■ Your goal ■
Although pictures appear in the data, the answer should contain only the lines from its start through the line with "CasaOS 只是在它不再满足他们对产品的期望后才成为限", written out exactly.

━━━ Available records

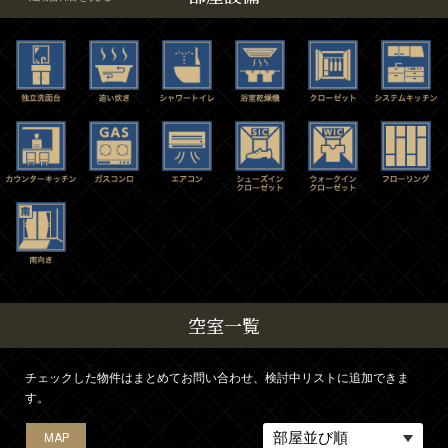
空室一覧
チェックした物件はまとめてお問い合わせ、検討中リストに追加できま
す。
MAP
MAP
MAP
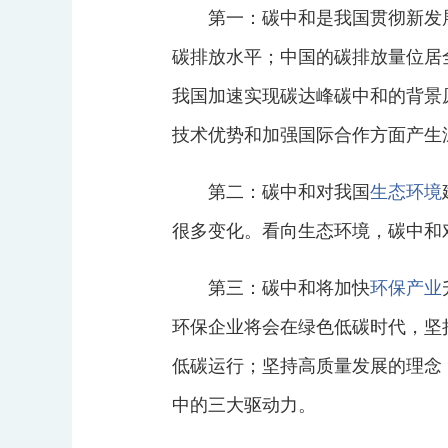
第一：碳中和是我国贯彻新发展
碳排放水平；中国的碳排放量位居
我国加速实现碳达峰碳中和的背景
技术优势和加强国际合作方面产生
第二：碳中和对我国
生态环境
很多变化。看向生态环境，碳中和
第三：碳中和将加快
环保产业
环保企业将会在绿色低碳时代，坚
低碳运行；坚持高质量发展的理念
中的三大驱动力。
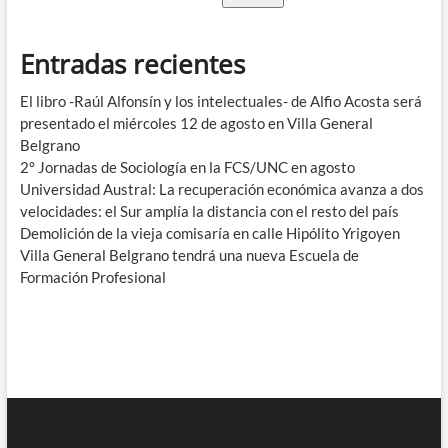
Entradas recientes
El libro -Raúl Alfonsín y los intelectuales- de Alfio Acosta será
presentado el miércoles 12 de agosto en Villa General
Belgrano
2° Jornadas de Sociología en la FCS/UNC en agosto
Universidad Austral: La recuperación económica avanza a dos
velocidades: el Sur amplía la distancia con el resto del país
Demolición de la vieja comisaría en calle Hipólito Yrigoyen
Villa General Belgrano tendrá una nueva Escuela de
Formación Profesional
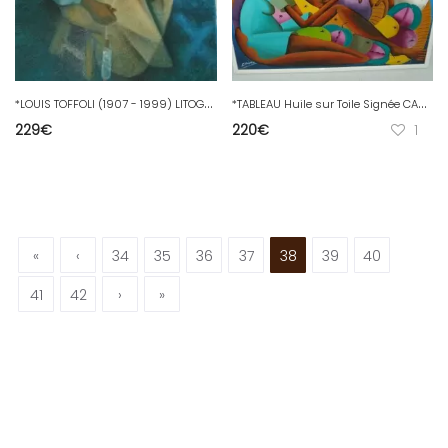
*
LOUIS TOFFOLI (1907 - 1999) LITOGRAPHIE XXe signée au crayon et numérotée 59/75
*
TABLEAU Huile sur Toile Signée CASIMIR LAURENT (1928-1990) PEINTRE HAÏTIEN XXe
229
€
220
€
1
«
‹
34
35
36
37
38
39
40
41
42
›
»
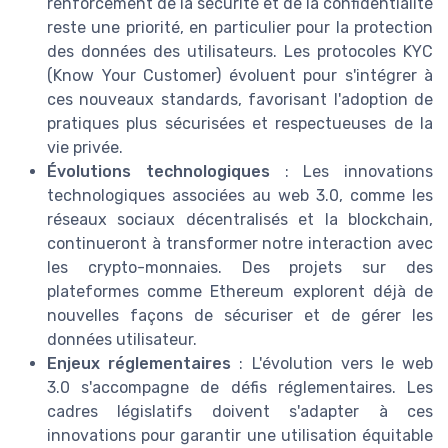
renforcement de la sécurité et de la confidentialité
reste une priorité, en particulier pour la protection
des données des utilisateurs. Les protocoles KYC
(Know Your Customer) évoluent pour s'intégrer à
ces nouveaux standards, favorisant l'adoption de
pratiques plus sécurisées et respectueuses de la
vie privée.
Évolutions technologiques
: Les innovations
technologiques associées au web 3.0, comme les
réseaux sociaux décentralisés et la blockchain,
continueront à transformer notre interaction avec
les crypto-monnaies. Des projets sur des
plateformes comme Ethereum explorent déjà de
nouvelles façons de sécuriser et de gérer les
données utilisateur.
Enjeux réglementaires
: L'évolution vers le web
3.0 s'accompagne de défis réglementaires. Les
cadres législatifs doivent s'adapter à ces
innovations pour garantir une utilisation équitable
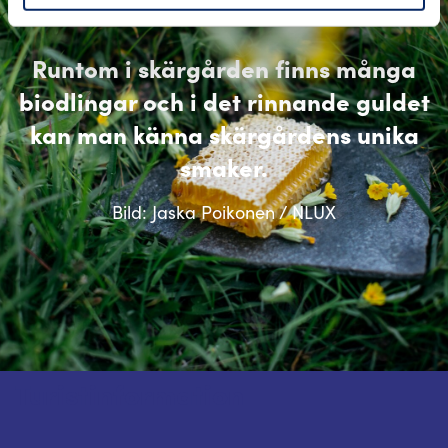
Runtom i skärgården finns många
biodlingar och i det rinnande guldet
kan man känna skärgårdens unika
smaker.
Bild: Jaska Poikonen / NLUX
Turistinformation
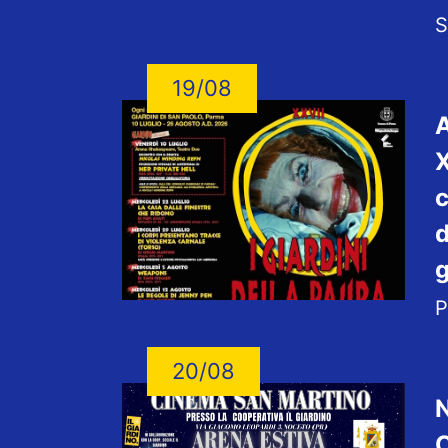
S
19/08
A
X
c
d
g
P
20/08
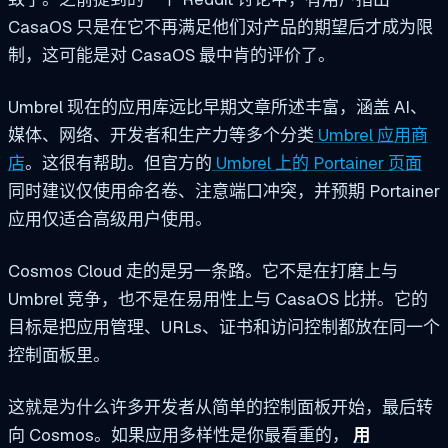
CasaOS 只是在它不再满足他们对产品的期望后才成为限
制，这可能是对 CasaOS 最中肯的评价了。
Umbrel 现在的应用库远比早期文章所述丰富，涵盖 AI、
媒体、网络、开发者和生产力等多个分类
Umbrel 应用商
店
。这很有帮助。但官方的
Umbrel 上的 Portainer 页面
同时建议仅使用命名卷、注意端口冲突，并预期 Portainer
应用仅适合高级用户使用。
Cosmos Cloud 走的是另一条路。它不是在打磨上与
Umbrel 竞争，也不是在易用性上与 CasaOS 比拼。它的
目标是把应用管理、URLs、证书和访问控制都放在同一个
控制面板里。
这就是为什么许多开发者从简单的控制面板开始，最后转
向 Cosmos。如果应用多样性是你最看重的，
用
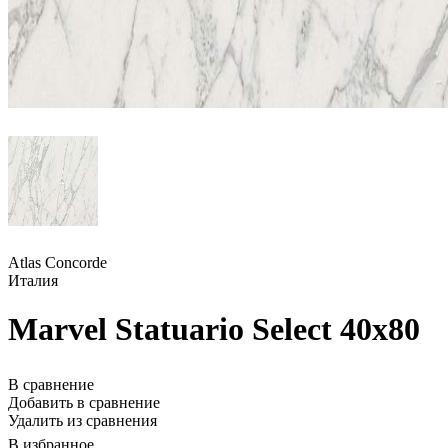
Atlas Concorde
Италия
Marvel Statuario Select 40x80
В сравнение
Добавить в сравнение
Удалить из сравнения
В избранное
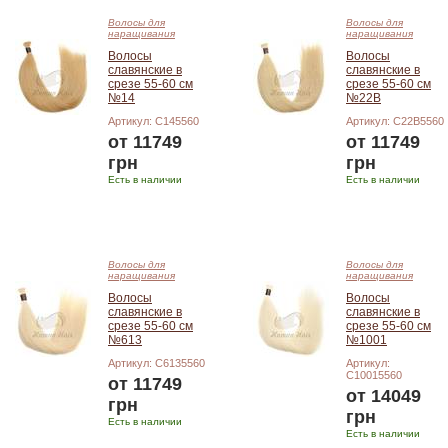
Волосы для
Волосы для
наращивания
наращивания
Волосы
Волосы
славянские в
славянские в
срезе 55-60 см
срезе 55-60 см
№14
№22B
Артикул: C145560
Артикул: C22B5560
от 11749
от 11749
грн
грн
Есть в наличии
Есть в наличии
Подробнее
Подробнее
Волосы для
Волосы для
наращивания
наращивания
Волосы
Волосы
славянские в
славянские в
срезе 55-60 см
срезе 55-60 см
№613
№1001
Артикул: C6135560
Артикул:
C10015560
от 11749
от 14049
грн
грн
Есть в наличии
Есть в наличии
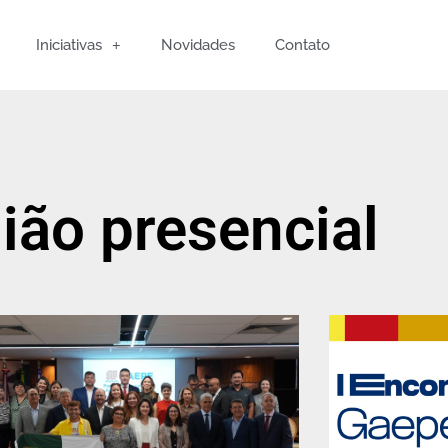
Iniciativas
Novidades
Contato
ião presencial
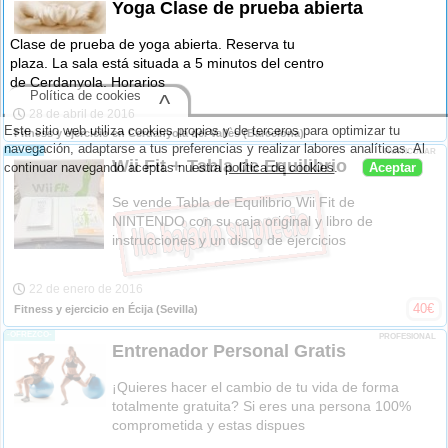
Yoga Clase de prueba abierta
Clase de prueba de yoga abierta. Reserva tu
plaza. La sala está situada a 5 minutos del centro
de Cerdanyola. Horarios
Política de cookies
^
28 de abril de 2016
Este sitio web utiliza cookies propias y de terceros para optimizar tu
Fitness y ejercicio en Cerdanyola del Vallès
(Barcelona)
navegación, adaptarse a tus preferencias y realizar labores analíticas. Al
-VENDO-
PARTICULAR
Wii Fit + Tabla de Equilibrio
continuar navegando aceptas nuestra
política de cookies
.
Aceptar
Se vende Tabla de Equilibrio Wii Fit de
NINTENDO con su caja original y libro de
instrucciones y un disco de ejercicios
22 de enero de 2016
40
€
Fitness y ejercicio en Écija
(Sevilla)
-OFREZCO-
PROFESIONAL
Entrenador Personal Gratis
¡Quieres hacer el cambio de tu vida de forma
totalmente gratuita? Si eres una persona 100%
comprometida y estas dispues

━━━━━━

■ Written answer ■
空室一覧
チェックした物件はまとめてお問い合わせ、検討中リストに追加できま
す。
MAP
MAP
MAP
第一：碳中和是我国贯彻新发展
碳排放水平；中国的碳排放量位居
我国加速实现碳达峰碳中和的背景
技术优势和加强国际合作方面产生
第二：碳中和对我国
生态环境
很多变化。看向生态环境，碳中和
第三：碳中和将加快
环保产业
环保企业将会在绿色低碳时代，坚
低碳运行；坚持高质量发展的理念
中的三大驱动力。
Entradas recientes
El libro -Raúl Alfonsín y los intelectuales- de Alfio Acosta será
presentado el miércoles 12 de agosto en Villa General
Belgrano
2° Jornadas de Sociología en la FCS/UNC en agosto
Universidad Austral: La recuperación económica avanza a dos
velocidades: el Sur amplía la distancia con el resto del país
Demolición de la vieja comisaría en calle Hipólito Yrigoyen
Villa General Belgrano tendrá una nueva Escuela de
Formación Profesional
*
LOUIS TOFFOLI (1907 - 1999) LITOGRAPHIE XXe signée au crayon et numérotée 59/75
*
TABLEAU Huile sur Toile Signée CASIMIR LAURENT (1928-1990) PEINTRE HAÏTIEN XXe
229
€
220
€
1
«
‹
34
35
36
37
38
39
40
41
42
›
»
renforcement de la sécurité et de la confidentialité
reste une priorité, en particulier pour la protection
des données des utilisateurs. Les protocoles KYC
(Know Your Customer) évoluent pour s'intégrer à
ces nouveaux standards, favorisant l'adoption de
pratiques plus sécurisées et respectueuses de la
vie privée.
Évolutions technologiques
: Les innovations
technologiques associées au web 3.0, comme les
réseaux sociaux décentralisés et la blockchain,
continueront à transformer notre interaction avec
les crypto-monnaies. Des projets sur des
plateformes comme Ethereum explorent déjà de
nouvelles façons de sécuriser et de gérer les
données utilisateur.
Enjeux réglementaires
: L'évolution vers le web
3.0 s'accompagne de défis réglementaires. Les
cadres législatifs doivent s'adapter à ces
innovations pour garantir une utilisation équitable
Runtom i skärgården finns många
biodlingar och i det rinnande guldet
kan man känna skärgårdens unika
smaker.
Bild: Jaska Poikonen / NLUX
Turistinformation
S
19/08
A
X
c
d
g
P
20/08
CasaOS 只是在它不再满足他们对产品的期望后才成为限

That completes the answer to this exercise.